A cup of warm soup.
Photo by Mick Haupt on Unsplash

Rule of Sum

Our first combinatorial principle is the rule of sum, which is also known as the addition principle. Intuitively, the rule states that if set \(A\) contains \(|A|\) choices, set \(B\) contains \(|B|\) choices, and the choices in \(A\) and \(B\) are mutually exclusive (i.e., you can't choose from \(A\) and \(B\) at the same time), then the number of choices is \(|A| + |B|\).

That is pretty abstract, but an example will make it easy to understand.

Example: Date night dinner

It's date night! At a restaurant, you get to choose an appetizer, which must be either a soup or a salad. There are three soups available and four salads available. Applying the rule of sum, the total number of choices is 3 + 4 = 7.

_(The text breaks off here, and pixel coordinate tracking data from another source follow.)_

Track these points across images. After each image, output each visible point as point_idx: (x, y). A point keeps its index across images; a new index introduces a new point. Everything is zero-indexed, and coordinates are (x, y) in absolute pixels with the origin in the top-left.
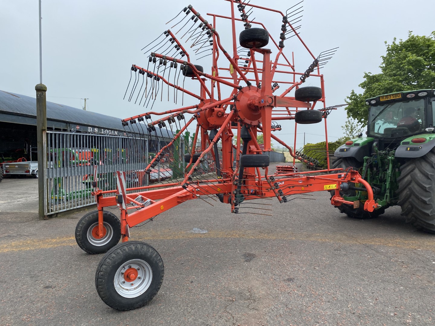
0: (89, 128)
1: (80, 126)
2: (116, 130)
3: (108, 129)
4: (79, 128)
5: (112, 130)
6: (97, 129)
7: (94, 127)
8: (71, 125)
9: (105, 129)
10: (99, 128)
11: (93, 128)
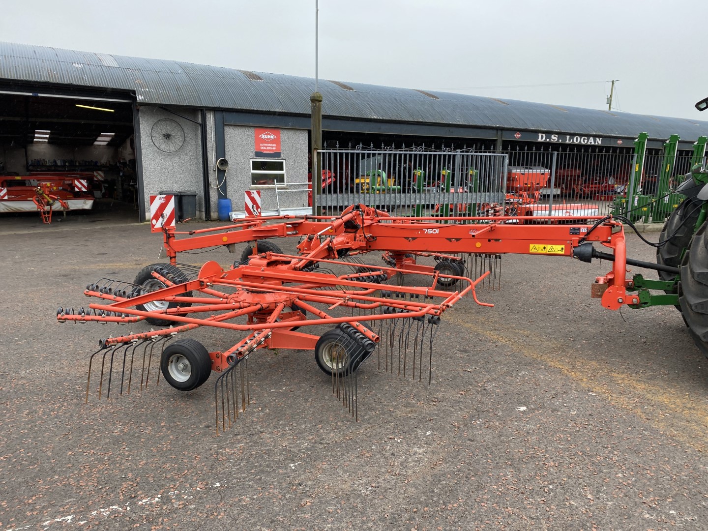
0: (540, 135)
1: (521, 132)
2: (599, 136)
3: (581, 135)
4: (519, 136)
5: (589, 136)
6: (557, 136)
7: (549, 133)
8: (503, 132)
9: (572, 135)
10: (561, 134)
11: (548, 135)
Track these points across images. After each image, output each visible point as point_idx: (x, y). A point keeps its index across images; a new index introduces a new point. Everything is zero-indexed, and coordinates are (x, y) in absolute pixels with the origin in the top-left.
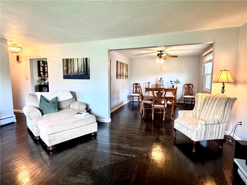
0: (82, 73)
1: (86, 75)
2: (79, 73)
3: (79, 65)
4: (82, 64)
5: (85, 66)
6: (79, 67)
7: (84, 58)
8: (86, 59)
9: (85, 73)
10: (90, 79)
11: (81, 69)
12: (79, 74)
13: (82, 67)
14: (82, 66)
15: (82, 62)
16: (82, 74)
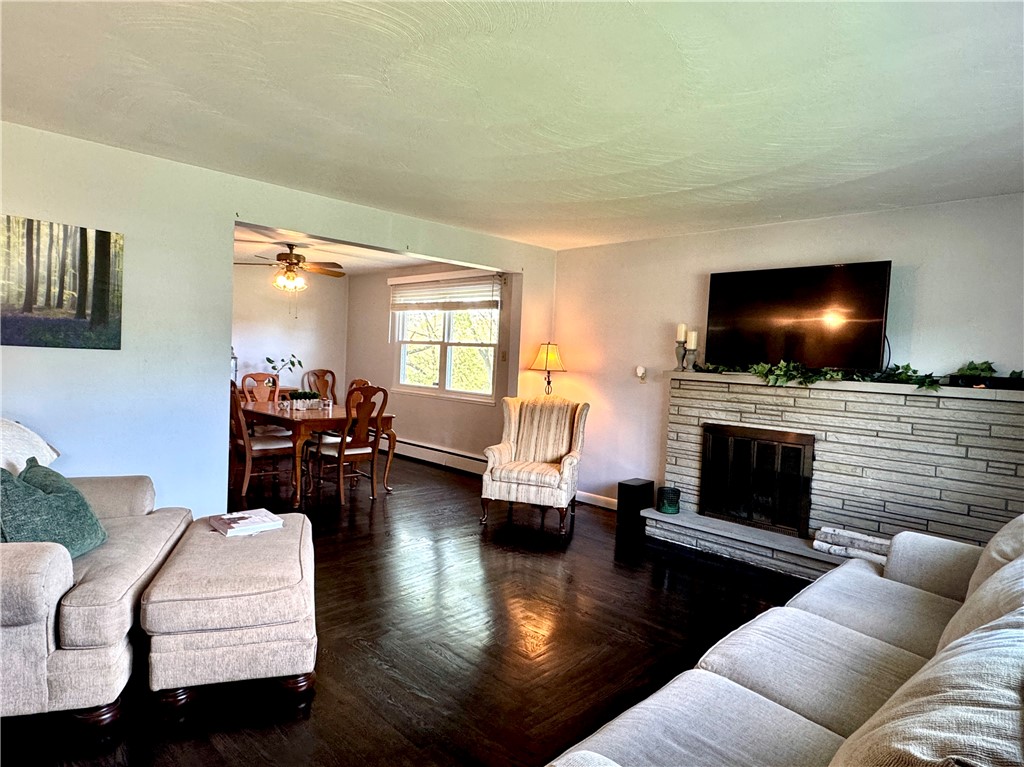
0: (68, 312)
1: (92, 322)
2: (40, 309)
3: (43, 259)
4: (69, 261)
5: (91, 276)
6: (43, 272)
7: (83, 231)
8: (103, 238)
9: (89, 312)
10: (119, 348)
11: (55, 290)
12: (36, 314)
13: (68, 279)
14: (70, 270)
15: (69, 251)
16: (61, 316)
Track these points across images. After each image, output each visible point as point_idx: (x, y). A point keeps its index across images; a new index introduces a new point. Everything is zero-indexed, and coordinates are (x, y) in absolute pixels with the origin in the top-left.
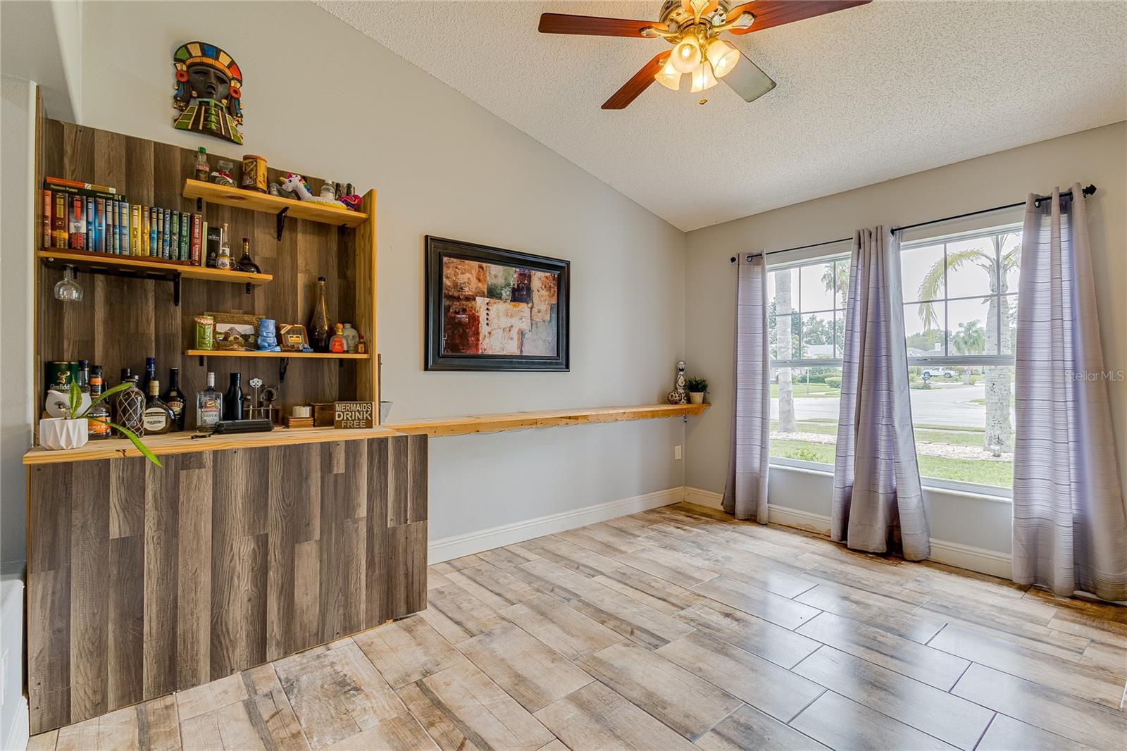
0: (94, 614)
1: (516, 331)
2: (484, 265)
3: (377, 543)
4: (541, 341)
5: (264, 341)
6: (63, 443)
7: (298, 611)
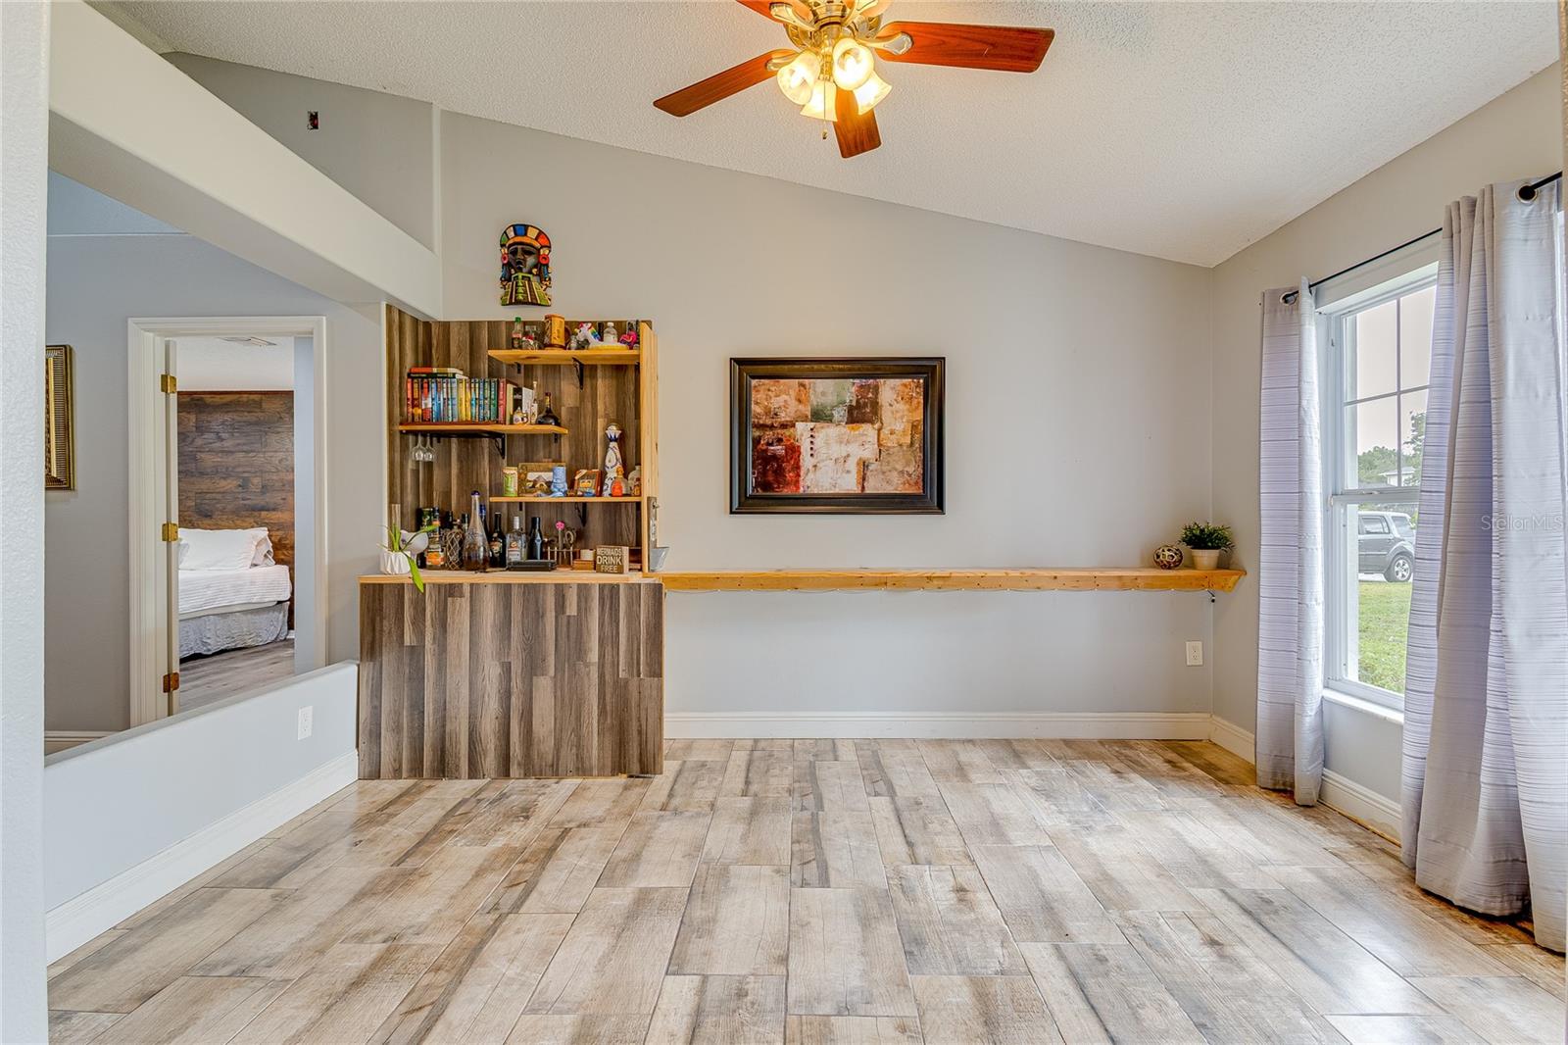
0: (395, 701)
1: (856, 460)
2: (806, 381)
3: (609, 691)
4: (895, 474)
5: (555, 487)
6: (389, 570)
7: (536, 740)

Unsurprisingly, this generalizes to n sets. If sets \(S_{1}, S_{2}, \ldots, S_{n}\) are pairwise disjoint (that is, \(S_{i} \cap S_{j} = \emptyset\) for \(i \neq j\)), then the total of choices is the sum of the number of choices for each of the individual sets. Symbolically:

$${|S_{1} \cup S_{2} \cup \ldots \cup S_{n}| = |S_{1}| + |S_{2}| + \ldots + |S_{n}|}$$

Another example will help.

Example: Date night movie

Time to pick a movie. The movie genres and corresponding movie counts are as follows:

Genre # Movies
Comedy 14
Drama 18
Action/Adventure 15
Horror 6
Science Fiction 5
Classic 8
International 2
Independent 4
Documentary 6

(For the sake of the example, assume that the genres are mutually exclusive. That is, no two genres include the same movie.) Then the total number of choices is

$${14 + 18 + 15 + 6 + 5 + 8 + 2 + 4 + 6 = 78}$$


Exercise 1. At college, you are deciding whether to take Calculus 1A or else Introduction to Statistics course this semester. There are four course sections for calculus course and four for the stats course. How many course sections are there to choose from?

Exercise 2. You are the hiring manager for a certain position. Six of the candidates are male and eight candidates have a bachelor's degree. Can you use the rule of sum to determine how many candidates are either male or else have a bachelor's degree? Why or why not?